In his New York Times column of the day, Paul Krugman puts his finger on a point that makes me skeptical of both Barak Obama and Hillary Clinton:
American politics is ugly these days, and many people wish things were different. For example, Barack Obama recently lamented the fact that "politics has become so bitter and partisan" ?- which it certainly has.
But he then went on to say that partisanship is why "we can't tackle the big problems that demand solutions. And that's what we have to change first." Um, no. If history is any guide, what we need are political leaders willing to tackle the big problems despite bitter partisan opposition. If all goes well, we'll eventually have a new era of bipartisanship ?- but that will be the end of the story, not the beginning.
Or to put it another way: what we need now is another F.D.R., not another Dwight Eisenhower.
Full article
While I don't share Krugman's admiration for FDR, I thoroughly endorse the principle he is arguing for. The partisanship in today's America is not some baby boomer fad that your nation can overcome by electing a post-boomer president. Rather, it comes from ideological and social conflicts that are real, deep, and important. These conflicts have to be argued and fought out.
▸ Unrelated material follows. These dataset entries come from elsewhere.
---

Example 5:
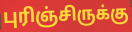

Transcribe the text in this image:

புரிஞ்சிருக்கு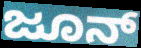
ಜೂನ್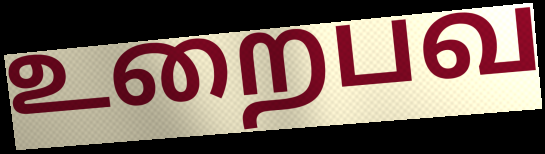
உறைபவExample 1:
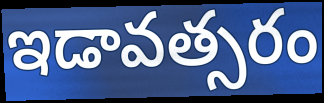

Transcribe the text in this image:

ఇడావత్సరం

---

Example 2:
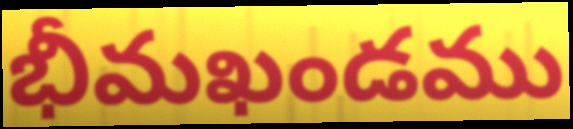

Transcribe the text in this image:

భీమఖండము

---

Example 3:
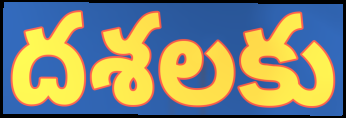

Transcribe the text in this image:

దశలకు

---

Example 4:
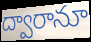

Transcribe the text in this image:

ద్వారానూ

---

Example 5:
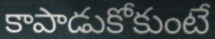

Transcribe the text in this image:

కాపాడుకోకుంటేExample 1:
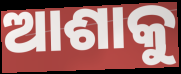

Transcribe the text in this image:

ଆଶାକୁ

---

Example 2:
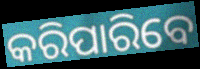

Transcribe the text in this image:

କରିପାରିବେ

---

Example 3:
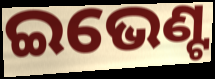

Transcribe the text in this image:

ଇଭେଣ୍ଟ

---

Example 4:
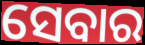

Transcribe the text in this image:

ସେବାର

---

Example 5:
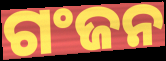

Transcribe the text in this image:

ଗଂଜନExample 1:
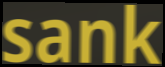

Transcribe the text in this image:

sank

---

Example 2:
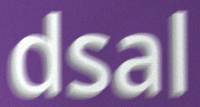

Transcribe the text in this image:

dsal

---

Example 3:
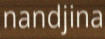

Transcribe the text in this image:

nandjina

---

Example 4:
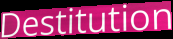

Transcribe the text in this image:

Destitution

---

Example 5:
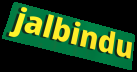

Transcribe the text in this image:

jalbindu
They shouldn't be band-aided over with conciliatory rhetoric from the next president's warm, throaty bass voice. What Democrats need are candidates who take a stand on principle; who own the "extreme liberal" label when O'Reilly sticks it unto them, rather than shying away from it. (Republicans need candidates like that too, but that's not the issue of this thread.)
If Sozobe can't support Russ Feingold for president, maybe I will. Or maybe Bernie Sanders can run for president? Please?